EXERCISE PROMPT:
Find the line in the entries below that contains "presidentes y delegados, de". Repeat it exactly, and every line after it through the line that contains "Du meldets dich für den".

Dataset entries:
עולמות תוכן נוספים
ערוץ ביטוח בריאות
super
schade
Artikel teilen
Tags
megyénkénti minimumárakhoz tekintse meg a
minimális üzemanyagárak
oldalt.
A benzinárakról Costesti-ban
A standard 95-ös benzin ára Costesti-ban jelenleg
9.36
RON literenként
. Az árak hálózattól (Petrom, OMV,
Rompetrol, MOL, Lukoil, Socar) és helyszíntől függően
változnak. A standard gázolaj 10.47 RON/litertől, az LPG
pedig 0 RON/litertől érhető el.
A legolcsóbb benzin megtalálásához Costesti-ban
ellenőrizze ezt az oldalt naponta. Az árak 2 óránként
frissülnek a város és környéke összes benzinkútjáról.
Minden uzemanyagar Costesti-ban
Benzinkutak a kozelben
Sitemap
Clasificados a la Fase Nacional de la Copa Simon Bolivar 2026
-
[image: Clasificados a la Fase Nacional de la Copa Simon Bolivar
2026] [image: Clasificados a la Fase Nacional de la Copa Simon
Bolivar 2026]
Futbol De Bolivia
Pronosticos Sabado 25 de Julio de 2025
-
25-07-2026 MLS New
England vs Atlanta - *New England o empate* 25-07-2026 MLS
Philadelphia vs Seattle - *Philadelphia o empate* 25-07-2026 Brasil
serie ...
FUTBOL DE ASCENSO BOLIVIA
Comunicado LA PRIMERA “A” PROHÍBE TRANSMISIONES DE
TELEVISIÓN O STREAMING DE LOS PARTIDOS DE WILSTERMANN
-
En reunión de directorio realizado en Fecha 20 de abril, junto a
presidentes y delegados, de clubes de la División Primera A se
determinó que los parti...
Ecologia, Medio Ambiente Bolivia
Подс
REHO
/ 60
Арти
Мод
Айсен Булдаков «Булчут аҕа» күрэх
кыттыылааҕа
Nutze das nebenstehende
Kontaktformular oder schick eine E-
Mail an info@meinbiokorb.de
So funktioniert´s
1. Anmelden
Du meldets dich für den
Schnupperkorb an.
---
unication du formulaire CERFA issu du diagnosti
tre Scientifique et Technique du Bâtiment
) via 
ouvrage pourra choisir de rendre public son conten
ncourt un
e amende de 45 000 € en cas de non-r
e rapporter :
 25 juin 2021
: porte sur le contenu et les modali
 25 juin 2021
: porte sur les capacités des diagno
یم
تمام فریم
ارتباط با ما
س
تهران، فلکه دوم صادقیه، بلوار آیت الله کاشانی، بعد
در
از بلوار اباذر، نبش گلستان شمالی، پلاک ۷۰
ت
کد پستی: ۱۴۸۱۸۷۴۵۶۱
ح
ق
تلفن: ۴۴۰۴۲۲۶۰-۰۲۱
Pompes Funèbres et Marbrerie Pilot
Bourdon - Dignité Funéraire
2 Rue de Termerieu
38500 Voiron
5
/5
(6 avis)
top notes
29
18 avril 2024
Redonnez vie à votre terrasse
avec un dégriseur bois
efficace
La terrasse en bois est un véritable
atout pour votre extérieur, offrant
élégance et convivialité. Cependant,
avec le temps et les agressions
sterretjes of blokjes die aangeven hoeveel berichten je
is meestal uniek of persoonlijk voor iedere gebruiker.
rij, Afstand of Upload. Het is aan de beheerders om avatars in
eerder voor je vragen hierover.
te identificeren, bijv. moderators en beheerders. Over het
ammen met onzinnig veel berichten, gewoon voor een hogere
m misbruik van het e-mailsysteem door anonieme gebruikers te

RESPONSE TO THIS TASK:
presidentes y delegados, de clubes de la División Primera A se
determinó que los parti...
Ecologia, Medio Ambiente Bolivia
Подс
REHO
/ 60
Арти
Мод
Айсен Булдаков «Булчут аҕа» күрэх
кыттыылааҕа
Nutze das nebenstehende
Kontaktformular oder schick eine E-
Mail an info@meinbiokorb.de
So funktioniert´s
1. Anmelden
Du meldets dich für den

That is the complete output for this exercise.